TEXT SECTION:
--------

In this issue of Blood, Brunner and colleagues demonstrate that uPAR, the urokinase plasminogen activator (uPA) receptor that drives endothelial invasion and proliferation in the initial phases of angiogenesis, undergoes down-regulation by density-enhanced phosphatase-1 (DEP-1) in confluent endothelial cells.1 Together, uPAR and DEP-1 provide a mechanism that regulates the response of endothelial cells to angiogenic stimuli.
The investigators who first identified uPAR also found that uPAR expression was inversely related to cell density. This find lead to some dismay as it was possible that the uPA, the uPAR ligand used for binding studies, could stick to culture-dish plastic in the absence of a cell monolayer. However, mud sticking to the sole of a shoe does not mean that shoe soles have mud receptors. The bulk of evidence regarding uPAR functions led to acceptance of uPAR down-regulation as having significant biologic function.2
uPAR is becoming more and more important as a target molecule for cancer therapy due to its role in regulating cell proliferation and invasion. Recent studies have shown that besides the classic extracellular matrix-degrading protease cascade triggered by uPA binding, uPAR also triggers robust proliferative cell-signaling responses and accounts for gripping properties of the cells to extracellular matrix via its interaction with vitronectin. Such features make the uPAR/uPA system an inviting target for control of malignant cell growth and spread.3 As endothelial cells exploit this cell-associated growth/invasion machinery, it is also an intriguing target for antiangiogenesis molecules.4
Twenty-five years after uPAR was first described, the scientific community finally has a satisfactory answer to the problem of the inverse relationship between uPAR and cell density. Using a battery of in vitro assays, Brunner and colleagues demonstrated that confluent endothelial cells not only show decreased responses toward VEGF stimulation, but also express less uPAR. The factor responsible for down-regulating ERK1/2 activation and subsequent decreased uPAR expression has been identified with the density-enhanced receptor-like tyrosine phosphatase DEP-1, a so-far undescribed regulator for uPAR. As suggested by its name, expression of DEP-1 is up-regulated with increasing cell density and inhibits the MAPK pathway in confluent seeded endothelial cells (see figure). The transcription factor Elk-1, downstream of ERK1/2, has been shown as a potential candidate to inhibit uPAR expression after DEP-1 up-regulation.

--------

[Collected data]
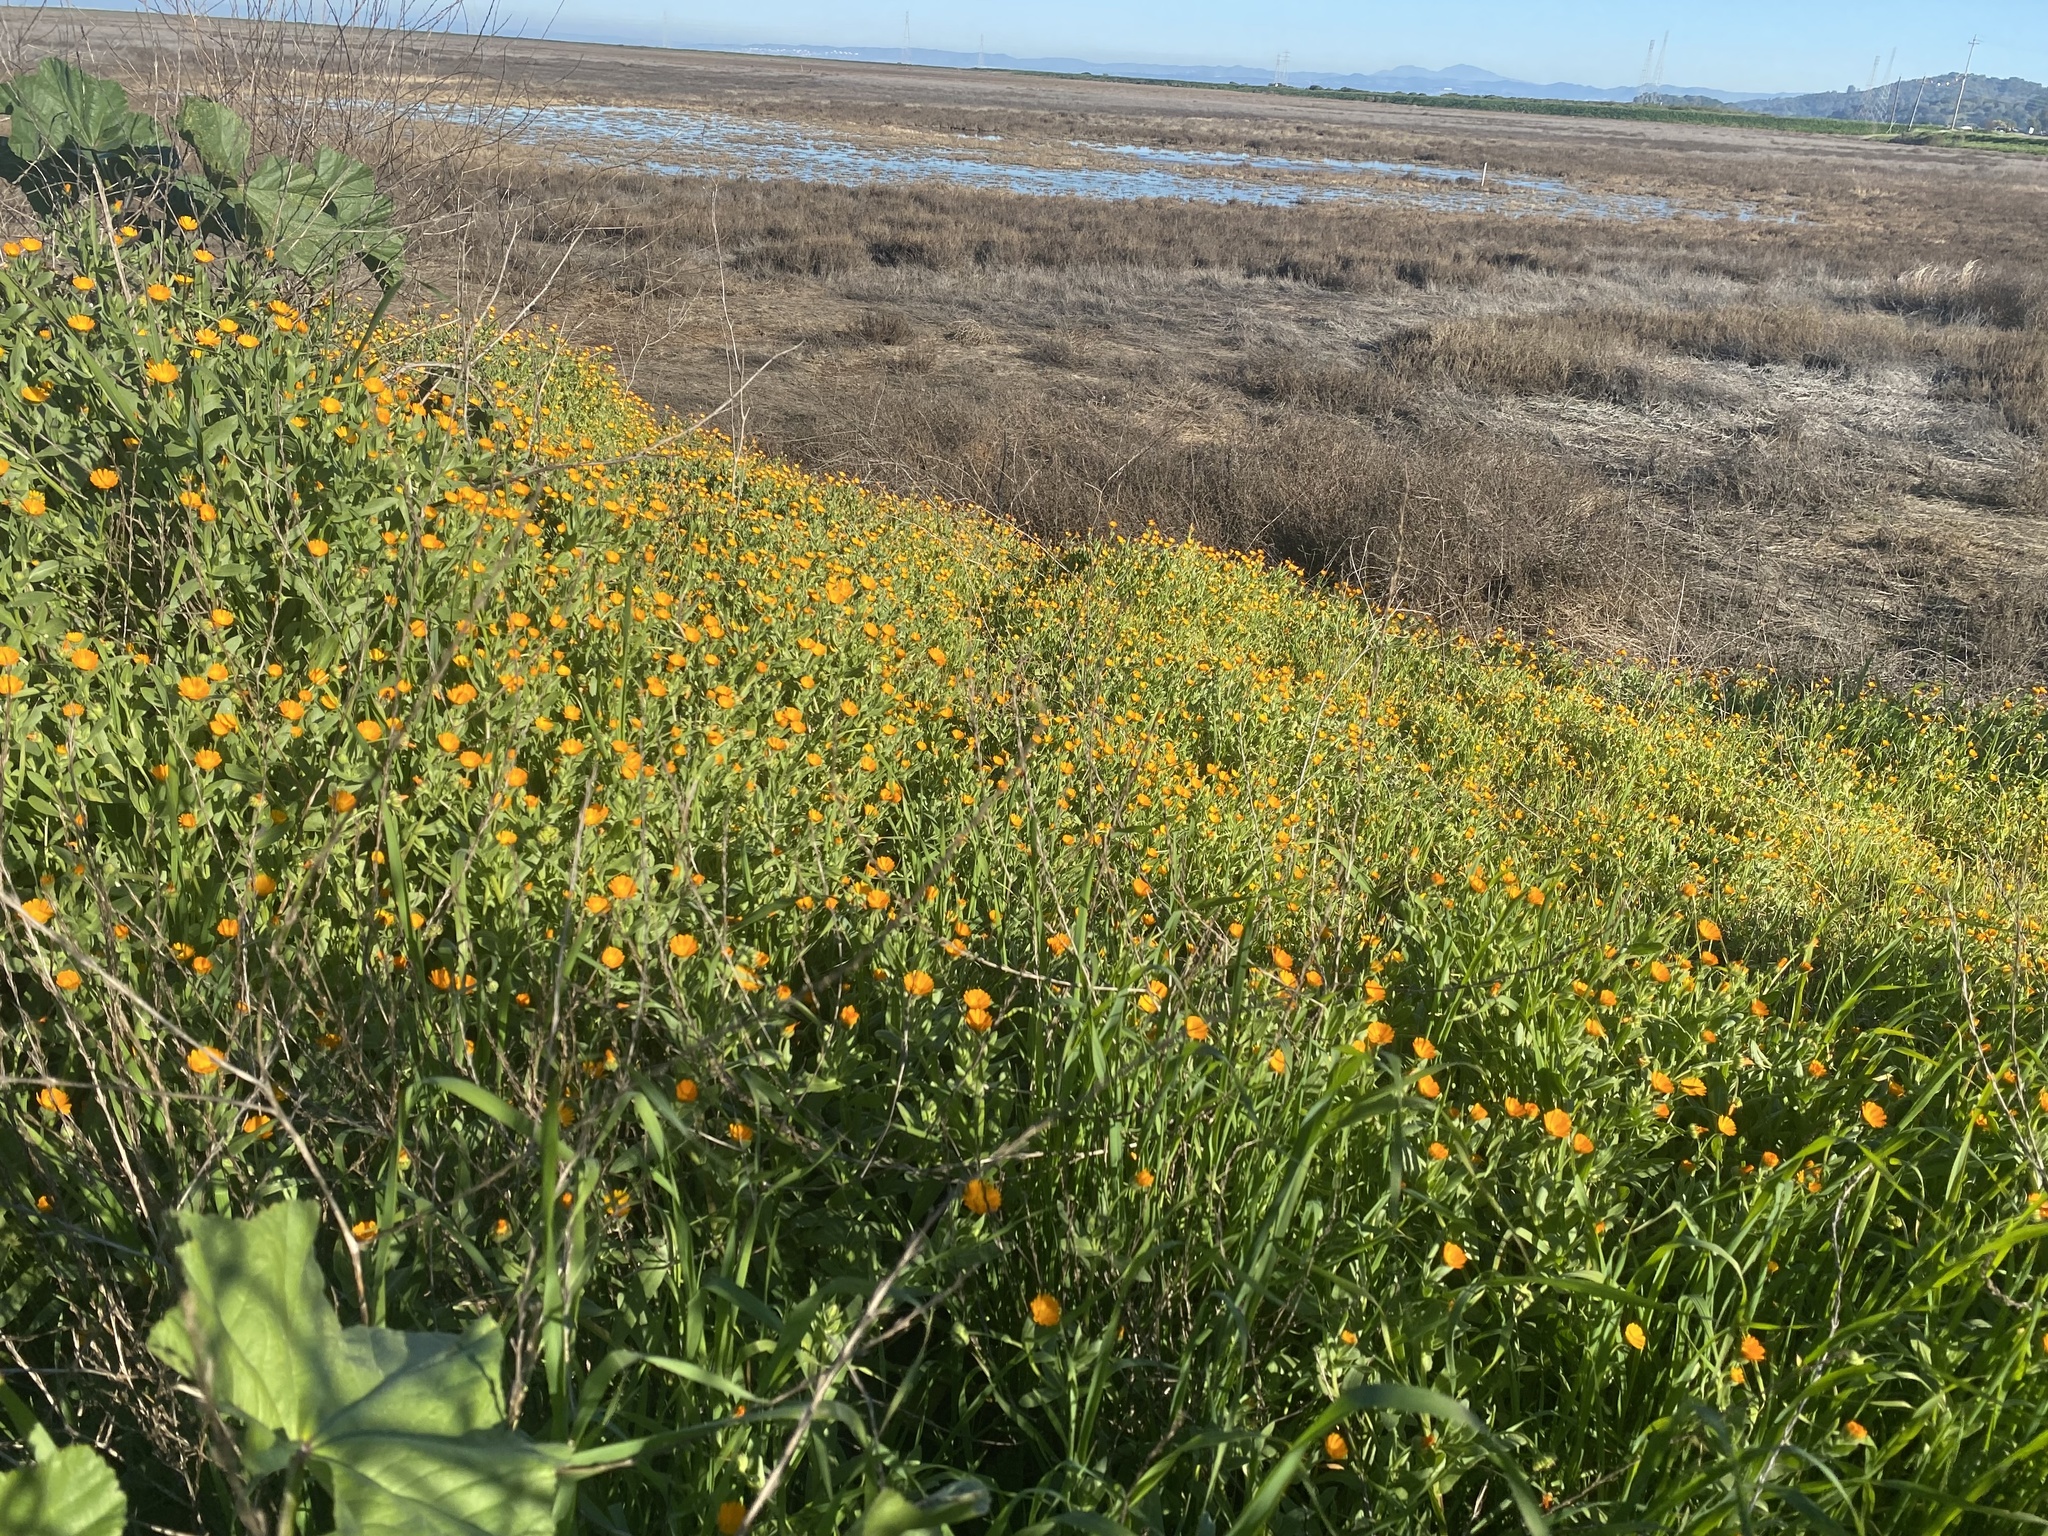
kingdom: Plantae
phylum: Tracheophyta
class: Magnoliopsida
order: Asterales
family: Asteraceae
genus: Calendula
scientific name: Calendula arvensis
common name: Field marigold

--------

Copy the passage on uPAR from "In this issue" to "to angiogenic stimuli.", switching "angiogenesis" for "new blood vessel formation". Work from the text alone.

In this issue of Blood, Brunner and colleagues demonstrate that uPAR, the urokinase plasminogen activator (uPA) receptor that drives endothelial invasion and proliferation in the initial phases of new blood vessel formation, undergoes down-regulation by density-enhanced phosphatase-1 (DEP-1) in confluent endothelial cells.1 Together, uPAR and DEP-1 provide a mechanism that regulates the response of endothelial cells to angiogenic stimuli.